On the contrary, they will simply use their new positions to push their own agendas, just like the Islamist members of the security forces who have desecrated Sufi shrines.
There is also the potential here to trigger some infighting among the new security forces. The greatest risk is in the east of the country where Islamist influence is strongest, even as Islamism may not necessarily be the dominant political force on the ground.
Indeed, the Libya Herald recently reported that clashes broke out in the eastern town of Marj among members of the new National Army, with no fatalities but several wounded and requiring treatment in the local hospital. While it has not been fully ascertained what caused this infighting, it is not unreasonable to point to politicization of the ranks of the security forces.
On the other hand, a possible mitigating factor exists in the fact that there is a good deal of local resentment against Islamist militants in particular, as evinced by a demonstration in Benghazi numbering some 30,000 protestors, who denounced the attack on the U.S. consulate and called for the disbanding of militias throughout the country. Commentators like Michael Young of the Beirut-based Daily Star interpreted the success of the assault as evidence of widespread anti-American sentiments in Libya. Yet the large demonstrations in opposition to the attack -- as well as a subsequent assault by several hundred protesters on the headquarters of an Islamist militia known as Ansar al-Shariah (suspected of links to the assault on the consulate), which then evacuated its bases in Benghazi -- illustrate that this assessment is not wholly accurate. At least in Benghazi, there is still considerable gratitude to NATO for its aid in the downfall of the Gaddafi regime.
In a way, the backlash was predictable, for a precedent existed in Rajma -- a town located some 50 km southeast of Benghazi -- where residents repelled an assault on a Sufi shrine by Salafists, without the aid of the security forces. However, in Benghazi itself, members of the security forces took advantage of the anti-militia sentiment and thus gained control of the bases evacuated by militias that were that were the targets of protesters' anger.
Yet I say "possible mitigating factor" because there are two further considerations to bear in mind. First, the anti-militia sentiment displayed by the protesters could create a security vacuum, entailing attacks on militias who have no links to Islamists and are innocent of any wrongdoing (as has already happened), and on members of the security forces who may be wrongly suspected of aiding militias or Islamist militants. Second, the militias that have disbanded have not necessarily given up their weapons. They could instead decide to operate underground as small insurgent units.
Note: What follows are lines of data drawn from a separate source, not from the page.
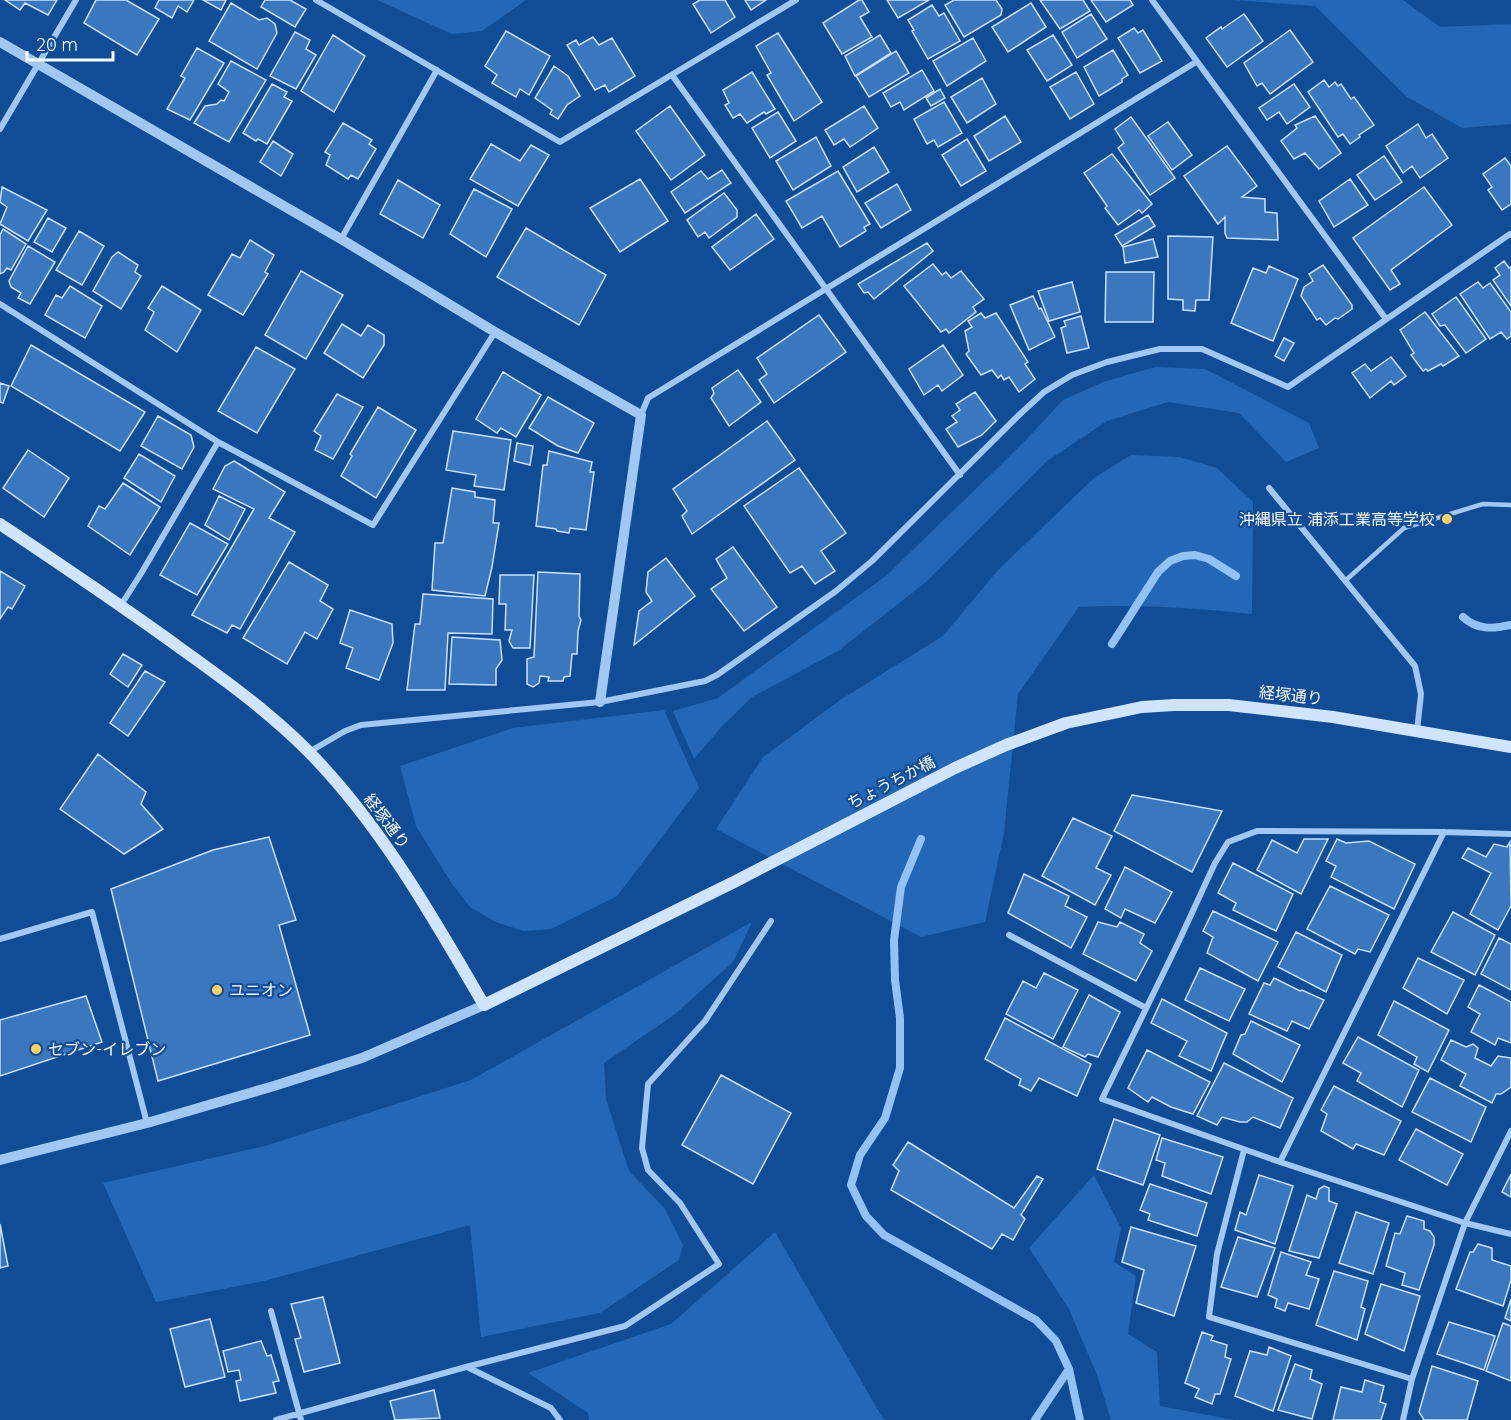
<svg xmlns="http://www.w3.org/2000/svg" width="1511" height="1420" viewBox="0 0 1511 1420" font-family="Quicksand,'Noto Sans JP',sans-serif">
<rect width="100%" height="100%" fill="#114d96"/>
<path fill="#2467b6" d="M377,0H526L482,31L452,34Z
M1233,0H1403L1440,27L1511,24V124L1462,128L1407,97L1315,6Z
M1155,367L1205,369L1309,423L1319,448L1286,462L1239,413L1168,402L1107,421L1047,461L926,582L838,651L752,697L722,726L694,759L673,711L718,698L887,575L1022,444L1063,400L1103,382Z
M1131,455L1179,457L1217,468L1253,502L1252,614C1194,608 1137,604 1079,607L1018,694L1004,833L985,922L921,937L716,829L763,757L840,700L943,636L998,570L1094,478Z
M664,710L699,788L617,896L551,929L523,931L496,922L470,907L452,884L416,826L400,766L513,728Z
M752,922L733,962L674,1015L604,1063L606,1099L629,1171L665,1209L683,1245L679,1260L600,1313L481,1337L470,1225L264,1281L156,1302L103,1183L265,1146L471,1080Z
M1094,1175L1121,1228L1114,1262L1136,1276L1128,1334L1157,1352L1160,1406L1234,1420H1111L1097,1375L1069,1309L1029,1248Z
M775,1232L882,1417L885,1420H589L588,1413L528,1373L671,1324Z"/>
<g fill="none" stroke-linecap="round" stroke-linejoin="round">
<path stroke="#93c2f7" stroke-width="8" d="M1463,617C1477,630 1492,629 1511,625
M1112,644L1158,572L1170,561L1183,556L1195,555L1209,559L1236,576
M921,839L901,887L894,940L895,980L900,1018V1068L885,1118L860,1155L851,1185L866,1216L884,1235L1036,1320L1056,1341L1069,1369L1080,1420
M1035,1420L1069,1369"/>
</g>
<path fill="#3a77bf" stroke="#c9e1fd" stroke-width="1.5" d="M5,0H57L48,15L25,3L20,10Z
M96,0H126L159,19L137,55L84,23Z
M159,0H194L187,12L178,6L172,18L155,8Z
M203,0H226L221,10Z
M265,0H290L306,9L295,27L261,7Z
M700,0H725L735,17L711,33L693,4Z
M745,0H766L751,10Z
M859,0H862L869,12L860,17L872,37L842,54L823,23Z
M887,0H929L898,18Z
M954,0H996L1002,9L1001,15L964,37L945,5Z
M1040,0H1083L1090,11L1060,29Z
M1091,0H1130L1133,5L1106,22Z
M231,3L259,20L267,18L275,24L277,33L257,69L209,41Z
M1031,3L1046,27L1008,52L992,27Z
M932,5L939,16L944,13L960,41L928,59L912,31L914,30L908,20Z
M1091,14L1107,39L1077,58L1062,32Z
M1244,14L1263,41L1227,67L1206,38L1221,27L1222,29Z
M1134,28L1138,33L1143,30L1162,61L1140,73L1118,38Z
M1290,30L1313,62L1270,94L1262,83L1257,86L1244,63Z
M506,31L550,56L529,95L520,89L516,97L492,83L497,75L485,66Z
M295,32L310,40L306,49L316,55L296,89L270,76Z
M778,33L822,102L794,121L767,75L771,73L756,46Z
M333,35L365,56L334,112L301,91Z
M880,35L891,53L855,76L845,56Z
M1053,35L1072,65L1047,81L1027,50Z
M593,37L599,45L612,38L635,76L609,92L605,85L595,90L567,45L576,40L579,45Z
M973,38L986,61L947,86L933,61Z
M197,48L224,63L190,120L167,109L185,78L181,76Z
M1113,50L1128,75L1122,79V82L1099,96L1084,67Z
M896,51L909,73L869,97L856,76Z
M231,61L266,80L229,142L194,123L205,106L217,104L221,100L224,101L229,92L218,84Z
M554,66L568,76L580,96L567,105L558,119L550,114L552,110L535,98Z
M922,70L934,91L904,110L900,102L891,107L883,93Z
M752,72L775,109L766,114L764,112L747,123L740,114L733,118L725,105L729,103L723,90Z
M1076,72L1094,104L1070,119L1050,87Z
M982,78L996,104L967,123L951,97Z
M1324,80L1329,87L1335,82L1338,86L1341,84L1351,99L1354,97L1374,125L1359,135L1360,137L1350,144L1343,134L1338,137L1308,92Z
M272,84L287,92L284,97L292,101L267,144L258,139L256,141L243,133Z
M1294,84L1310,107L1287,124L1279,112L1267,120L1259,108Z
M940,89L945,98L931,106L926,98Z
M944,102L962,133L938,147L934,140L927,144L914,119Z
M670,106L705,155L671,180L636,131Z
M864,106L878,128L850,147L844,139L834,145L825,130Z
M778,112L796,141L770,158L752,128Z
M1005,116L1021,142L989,161L974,136Z
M1315,116L1341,153L1319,169L1305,153L1294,159L1281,141L1297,128L1295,125Z
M1131,117L1175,178L1150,195L1118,148L1124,143L1115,129Z
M1168,122L1192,155L1172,170L1148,136Z
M343,123L372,140L369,144L376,149L358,179L351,175L348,179L326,165L330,155L325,152Z
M1418,124L1426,138L1432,134L1448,158L1420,178L1412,166L1403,173L1386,146Z
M816,137L831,166L793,190L776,161Z
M967,139L986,171L961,186L942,155Z
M273,141L293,154L281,176L260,162Z
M491,144L520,161L531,145L549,155L518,206L470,179Z
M1227,146L1257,186L1242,197L1265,199V212L1277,213L1278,240L1227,238L1225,233V217L1218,224L1184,176Z
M874,147L889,172L857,192L843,167Z
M1112,154L1152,204L1142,213L1139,210L1118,225L1105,208L1107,206L1084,173Z
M1384,156L1402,182L1375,200L1357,175Z
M1505,158L1511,166V204L1502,210L1488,190L1492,187L1483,174Z
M722,170L731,183L685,213L671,192L701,171L708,179Z
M838,171L870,224L864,227L866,231L840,247L822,216L802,228L786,201Z
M640,179L668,221L620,252L590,208Z
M1350,179L1368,205L1334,227L1319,201Z
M398,180L440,205L423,238L380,214Z
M897,184L911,210L881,228L865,203Z
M2,187L47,210L28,241L0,224L7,207L0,202Z
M1424,187L1452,225L1391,270L1400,284L1390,290L1353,238Z
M474,189L512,209L486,257L450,234Z
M724,193L737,210V217L709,238L705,232L698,237L687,220Z
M756,214L774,239L730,270L712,247Z
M1148,215L1155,226L1122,246L1115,235Z
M48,218L66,228L52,252L34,242Z
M526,228L606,275L579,325L497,277Z
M3,229L26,244L11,270L7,268L4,272L0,274V235Z
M79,231L104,246L82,285L56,270Z
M1168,236L1213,237L1209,300H1196L1195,311L1183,310V300L1168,299Z
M1153,239L1158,257L1125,263L1123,247Z
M250,240L274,255L265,272L268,274L243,315L208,295L232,254L240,258Z
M927,243L933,251L874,299L868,292L864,293L858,284Z
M28,246L55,262L30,304L18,298L21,293L11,287L9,281Z
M118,252L138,265L135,272L141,276L121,309L93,291L112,257Z
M1504,261L1509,268L1511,267V306L1493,280L1500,275L1495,268Z
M933,264L942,275L946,272L951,278L961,271L984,299L973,307L976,312L949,333L946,329L941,332L904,286Z
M1323,265L1352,305V309L1338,319L1335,318L1326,325L1320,318L1317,320L1301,296L1304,287L1313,281L1309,274Z
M1269,266L1298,279L1273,341L1231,323L1253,268L1266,273Z
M301,271L343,295L306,359L265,335Z
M1106,272H1154L1153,322H1105Z
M1072,282L1080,312L1049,321L1038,291Z
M1478,282L1483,288L1490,283L1511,312V336L1507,339L1501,332L1490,339L1460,294Z
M70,286L102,306L85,338L45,315L56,295L62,298Z
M162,286L201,310L177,352L145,330L154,312L148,308Z
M1033,296L1039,309L1041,308L1055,337L1029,350L1010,305Z
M1456,297L1486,339L1466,353L1445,325L1440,326L1432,314Z
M1425,312L1459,356L1443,366L1441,364L1428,371L1426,369L1423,371L1411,355L1414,353L1400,330Z
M981,313L985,318L996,313L1028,362L1025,364L1035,379L1019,392L1009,377L1004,380L1001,375L998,378L992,370L981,375L966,354L969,351L965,331L972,327L968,321Z
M819,315L846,352L774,403L759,380L767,374L757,358Z
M1081,316L1089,348L1067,353L1061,328L1066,326L1064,321Z
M342,324L361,336L368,325L384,335V345L363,378L324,353Z
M1284,338L1294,343L1284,361L1275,356Z
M31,345L145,412L120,451L11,386Z
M943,345L963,375L942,391L938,385L924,395L909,369Z
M256,347L295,369L257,433L218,411Z
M1391,357L1406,376L1394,385L1391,381L1370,398L1352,373L1365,364L1371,371Z
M738,370L761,402L729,426L711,398L714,393L712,388Z
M503,372L541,395L516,437L501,428L497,433L476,419Z
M0,383L9,386L3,403L0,402Z
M975,392L996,421L982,435L958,447L946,429L957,422L952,416L960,410L956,404Z
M337,394L363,407L333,459L315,450L321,436L314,431Z
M548,397L594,423L578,453L558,446L529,428Z
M378,407L416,430L376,498L341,476L352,456L350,454Z
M158,416L191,435L194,447L182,469L141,446Z
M767,421L795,460L692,534L682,516L687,511L673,489Z
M453,431L511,440L504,490L474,486L476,475L446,470Z
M517,443L533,446L530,465L514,461Z
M28,450L69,478L44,517L3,488Z
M549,451L592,462L590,472H594L586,530L570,528L569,533L557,531L556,529L536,526L543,465H547Z
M139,454L175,476L161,502L124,478Z
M234,461L285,492L269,518L295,532L240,629L232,625L227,633L192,615L254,509L213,489L225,466Z
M799,468L846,533L821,551L835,571L815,584L802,566L790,573L744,506Z
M123,483L160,507L130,555L88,526L99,506L105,509Z
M452,488L475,492V497L495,500L493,523H499L492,567L485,596L432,590L435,543H443Z
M219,496L245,509L229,540L205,525Z
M190,523L228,544L197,595L160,575Z
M733,547L777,607L744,631L711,589L727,578L716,559Z
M666,558L695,596L634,645L639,611L652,601L646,592L648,572Z
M289,562L328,585L320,601L333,609L317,639L305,632L287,664L243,638Z
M0,571L25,586L12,609L8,607L0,619Z
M538,572L580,574L579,616L581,620L578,631L577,654H572L570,676L564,677L563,681H548L549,677L540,676L539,683L533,687L527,684V659L534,657Z
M500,575H534L530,648H513L509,641L512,630H505L506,604H499Z
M423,594L493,599L492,634L448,633L445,690H407L415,624H420Z
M350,610L392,624L393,643L379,680L346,668L353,648L340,643Z
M452,637L500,640L502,660L496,669V685L449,684Z
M123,654L142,665L128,687L110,674Z
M145,671L165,682L128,736L110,723Z
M98,754L146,792L141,804L163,829L124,854L60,809Z
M1132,795L1222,811L1192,872L1114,831Z
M1073,818L1112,836L1096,868L1111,875L1095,905L1042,876Z
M269,837L296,920L279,925L310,1035L158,1081L111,889L213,850Z
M1304,839H1328L1301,894L1257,870L1272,840L1297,853Z
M1337,839L1346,843L1369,841L1415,864L1394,909L1331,877L1336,866L1326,861Z
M1510,842L1511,906L1498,930L1470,914L1491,873L1462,858L1468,848L1486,857L1494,844L1507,847Z
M1233,863L1293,894L1276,931L1233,910L1236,903L1218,893Z
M1125,867L1172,892L1155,923L1125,909L1121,918L1105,909Z
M1024,874L1069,896L1065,906L1087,917L1071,948L1008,913Z
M1330,886L1389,915L1370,952L1358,949L1355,954L1307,929Z
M1213,911L1278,942L1258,981L1207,953L1213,937L1203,931Z
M1453,912L1495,935L1475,975L1431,952Z
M1098,922L1117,927L1120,922L1144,934L1140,943L1152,951L1136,981L1083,954Z
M1296,932L1342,955L1326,992L1278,967Z
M1499,938L1511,944V990L1481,974Z
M1418,958L1464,980L1447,1014L1403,988Z
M1200,968L1245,989L1229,1021L1185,1000Z
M1044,973L1078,990L1053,1039L1006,1014L1023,981L1036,988Z
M1274,978L1300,991L1302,990L1324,1000L1309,1029L1292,1021L1287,1031L1249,1014L1264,983L1270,985Z
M1479,985L1511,1002V1043L1498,1038L1495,1045L1471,1032L1480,1014L1468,1007Z
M1089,995L1120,1012L1098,1057L1088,1054L1085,1057L1063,1047Z
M86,996L102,1042L0,1076V1020Z
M1162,999L1227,1033L1211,1071L1179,1056L1187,1041L1151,1023Z
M1394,1001L1449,1030L1428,1072L1414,1064L1417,1057L1378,1035Z
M1005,1018L1091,1064L1077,1096L1039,1078L1031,1091L1019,1085L1021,1079L985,1059Z
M1251,1021L1300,1045L1282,1082L1233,1054L1241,1035L1245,1034Z
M1358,1037L1419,1070L1402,1107L1357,1081L1361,1073L1343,1063Z
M1451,1040L1466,1047L1473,1044L1478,1048L1475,1058L1491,1066L1498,1056L1511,1058V1087L1501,1094H1496L1492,1103L1460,1086L1466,1074L1441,1060Z
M1147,1050L1210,1082L1193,1114L1171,1107L1152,1097L1148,1102L1128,1088Z
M1224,1063L1293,1098L1280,1128L1253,1117L1247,1122H1240L1222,1117L1217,1125L1197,1116Z
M721,1075L791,1113L753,1184L682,1145Z
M1430,1078L1486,1107L1471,1142L1412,1112Z
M1334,1086L1401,1121L1384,1155L1356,1144L1353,1149L1321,1131L1327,1114L1321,1110Z
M1114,1119L1160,1135L1143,1185L1097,1169Z
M1416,1129L1463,1154L1447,1185L1399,1160Z
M1162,1138L1223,1157L1211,1194L1162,1176L1165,1163L1156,1160Z
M908,1142L1014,1208L1037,1176L1043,1179L1021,1215L1025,1219L1013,1240L1002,1234L992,1249L891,1190L899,1171L893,1165Z
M1511,1174V1197L1502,1192Z
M1259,1175L1293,1186L1275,1244L1235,1230L1240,1212L1246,1215Z
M1150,1184L1207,1203L1197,1236L1148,1220L1150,1214L1140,1210Z
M1324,1186L1329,1188V1201L1337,1204L1319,1258L1289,1251L1307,1195L1316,1199L1319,1189Z
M1356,1212L1389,1223L1373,1274L1339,1263Z
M1407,1216L1424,1221V1229L1430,1231L1434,1237V1245L1419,1290L1402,1285L1405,1273L1386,1266L1395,1233L1400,1234Z
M0,1224L8,1266L0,1268Z
M1131,1227L1196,1246L1174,1316L1136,1303L1144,1270L1122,1262Z
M1238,1237L1275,1248L1257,1297L1221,1287Z
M1478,1244L1492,1248V1260L1511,1266V1280L1503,1306L1456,1289L1470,1252H1473Z
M1281,1252L1311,1262L1306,1275L1319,1279L1309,1309L1288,1303L1285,1311L1275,1307L1277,1299L1268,1295Z
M1334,1271L1368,1281L1361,1307L1365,1309L1357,1340L1316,1325Z
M1381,1284L1420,1296L1404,1351L1365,1334Z
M323,1297L340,1363L304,1372L295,1339L301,1338L291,1304Z
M1511,1299V1321L1505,1318Z
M210,1319L225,1377L185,1387L170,1329Z
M1449,1322L1495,1336L1484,1370L1437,1354Z
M1503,1323L1511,1326V1381L1486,1371Z
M1202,1332L1213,1336L1211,1340L1227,1345L1225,1357L1231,1359L1220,1394H1215L1212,1404L1195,1397L1199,1389L1185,1383Z
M261,1341L267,1356L271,1355L279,1381L273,1382L276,1393L240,1401L236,1381L241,1380L239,1370L228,1372L223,1351Z
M1269,1347L1291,1356L1273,1411L1235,1396L1250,1351L1267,1355Z
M1295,1364L1312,1370L1310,1379L1322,1384L1312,1419L1278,1410Z
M1432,1366L1478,1381L1467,1420H1424L1419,1412Z
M1365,1380L1384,1386L1380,1402L1386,1404L1381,1420H1333L1341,1387L1362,1392Z
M434,1390L440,1418L395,1420L390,1401Z"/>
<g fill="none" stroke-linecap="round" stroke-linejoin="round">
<path stroke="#a1c7f3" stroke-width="4.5" d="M1345,581L1404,528L1483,504L1511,505"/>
<path stroke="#a1c7f3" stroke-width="6" d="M316,0L560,142L796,0
M1152,0L1386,319
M672,75L960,475
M0,129L76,0
M341,239L437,70
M0,304L218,442L373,525L495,332
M641,415L648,398L1196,62
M1269,488L1415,666L1421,694L1417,731
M121,605L142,572L218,442
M309,752L345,731L361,725L600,702L705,681L717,675L836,591L872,561L1019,415L1044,392L1072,375L1107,362L1160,349H1202L1288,387L1510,234L1511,235
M1511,834L1444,832L1257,831L1228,842L1215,863L1179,941L1102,1099L1280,1162L1465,1223L1511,1234
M1009,935L1146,1008
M0,939L92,912L147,1123
M1244,1150L1217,1254L1209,1317L1412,1379L1403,1420
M1280,1162L1444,832
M271,1311L301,1420
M467,1367L551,1408L560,1420
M1412,1379L1465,1223L1511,1131
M276,1420L466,1367L625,1326L719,1264L680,1203L648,1170L642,1148L648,1084L705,1021L771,921"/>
<path stroke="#a1c7f3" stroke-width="10" d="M0,42L341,239L495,332L641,415L600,702
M0,1160L147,1123L274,1086L362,1058L484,1005"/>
<path stroke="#d1e4fd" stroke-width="12" d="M0,524C61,565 121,605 180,648C225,680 269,712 308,751C381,825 432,916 484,1005L736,881L955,768L1006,745L1066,723L1142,707L1174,705H1229L1333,717L1511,747"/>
</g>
<g fill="#ffd163" stroke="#114d96" stroke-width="2">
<circle cx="1447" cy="519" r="6"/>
<circle cx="217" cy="990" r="6"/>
<circle cx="36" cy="1049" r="6"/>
</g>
<g text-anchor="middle" stroke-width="4.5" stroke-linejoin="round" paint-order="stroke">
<g font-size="16" fill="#fff" stroke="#114d96" text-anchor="start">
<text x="1435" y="525" text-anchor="end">沖縄県立 浦添工業高等学校</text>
<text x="229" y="996">ユニオン</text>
<text x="48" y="1055">セブン-イレブン</text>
</g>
<g font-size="16" fill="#fff" stroke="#114d96">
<text transform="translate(1291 695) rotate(6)" y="6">経塚通り</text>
<text transform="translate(891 782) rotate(-27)" y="6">ちょうちか橋</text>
<text transform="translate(387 821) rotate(53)" y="6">経塚通り</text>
</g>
</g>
<path d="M27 51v9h86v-9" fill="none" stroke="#ffffff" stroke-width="3"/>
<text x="36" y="51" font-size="18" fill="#ffffff" stroke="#114d96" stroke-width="4.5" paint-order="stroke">20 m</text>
</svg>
In short, what emerges from an analysis of the attack on the U.S. consulate in Benghazi and the aftermath is neither a simplistic narrative of an imminent Islamist takeover nor a Manichaean story of a heroic victory for moderate Muslims against Islamists in Libya.
Rather, it is evident that the problem of infiltration of the security forces by ideologues still exists. When we also consider the potential for the anti-militia violence of protesters to become too generalized and the fact that disbanding does not automatically translate to giving up one's weapons, it is logical to conclude that a serious terrorist threat within the country is likely to persist for a minimum timescale of months to come, with low-level violence in the form of insurgent bombings and shootings, mob attacks, and internal clashes among the security forces.
Aymenn Jawad Al-Tamimi is a Shillman-Ginsburg Fellow at the Middle East Forum.